[TASKS FOR THIS EXERCISE]
(A) Using the post about DirectWrite and the Private Use Area, answer each question:
(i) In which Unicode area do the symbols in the substitution lie?
(ii) Which feature tag encloses the failing substitution?
(iii) In which applications does the substitution work?
(B) Copy the post about DirectWrite and the Private Use Area from "Daniel YacobDaniel Yacob" to "or undefined script?", and rename "symbols" to "glyphs" wherever it occurs.

DirectWrite and the Unicode PUA -Can they work together?

Daniel YacobDaniel Yacob Posts: 12
edited February 28 in Font Technology

This is a follow-up of sorts to the question that I posted last August.  Where this time I am stuck getting a substitution to work using symbols that are entirely in the Unicode Private Use Area. I recall that DirectWrite would have problems with text segmentation across scripts.  In this case, no script code is applicable, but all symbols are all within the same Unicode block. Is there a languagesystem code that is appropriate for unknown or undefined script?

The simplest form of the failing substitution under the PUA:

feature rlig {
   sub uniE01E uniE0A2 by uniE0C1;
} rlig;

Actually, the substitution does work in web browsers and LibreOffice, but not in Microsoft Word (Word for Mac 2021, Windows Word 2019), which is where I need it most. Oddly, Word's "Formats > Fonts > Advanced" Preview pane will display the correct substitution, it just won't appear in the body of a document as expected.

[INFORMATION SUPPLIED]
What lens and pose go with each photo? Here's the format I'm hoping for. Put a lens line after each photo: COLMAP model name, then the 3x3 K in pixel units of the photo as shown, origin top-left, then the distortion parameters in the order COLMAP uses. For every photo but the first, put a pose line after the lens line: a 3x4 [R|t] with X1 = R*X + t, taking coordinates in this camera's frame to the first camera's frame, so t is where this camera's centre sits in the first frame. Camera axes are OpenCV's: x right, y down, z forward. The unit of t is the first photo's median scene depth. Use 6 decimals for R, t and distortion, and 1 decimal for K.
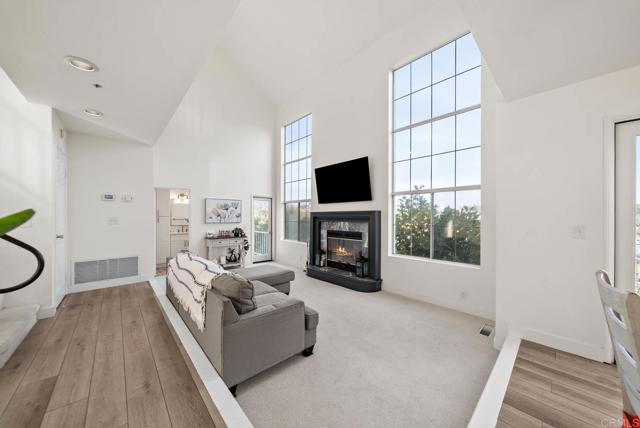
lens RADIAL K [[222.1, 0, 321.2], [0, 222.1, 217.6], [0, 0, 1]] dist [-0.003154, -0.000136]
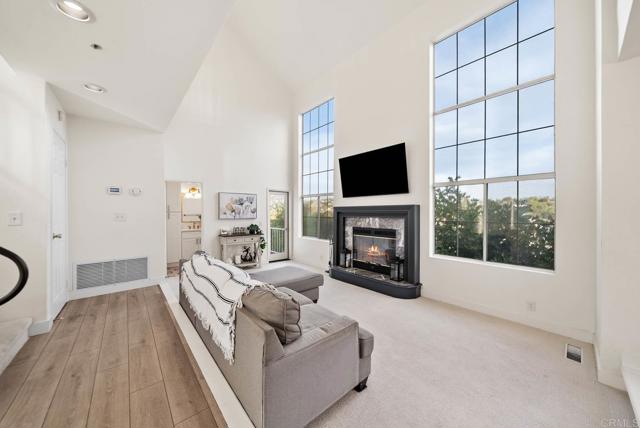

[RESPONSES IN ORDER]
(A)
(i) The Unicode Private Use Area.
(ii) rlig.
(iii) Web browsers and LibreOffice.

(B)
Daniel YacobDaniel Yacob Posts: 12
edited February 28 in Font Technology

This is a follow-up of sorts to the question that I posted last August.  Where this time I am stuck getting a substitution to work using glyphs that are entirely in the Unicode Private Use Area. I recall that DirectWrite would have problems with text segmentation across scripts.  In this case, no script code is applicable, but all glyphs are all within the same Unicode block. Is there a languagesystem code that is appropriate for unknown or undefined script?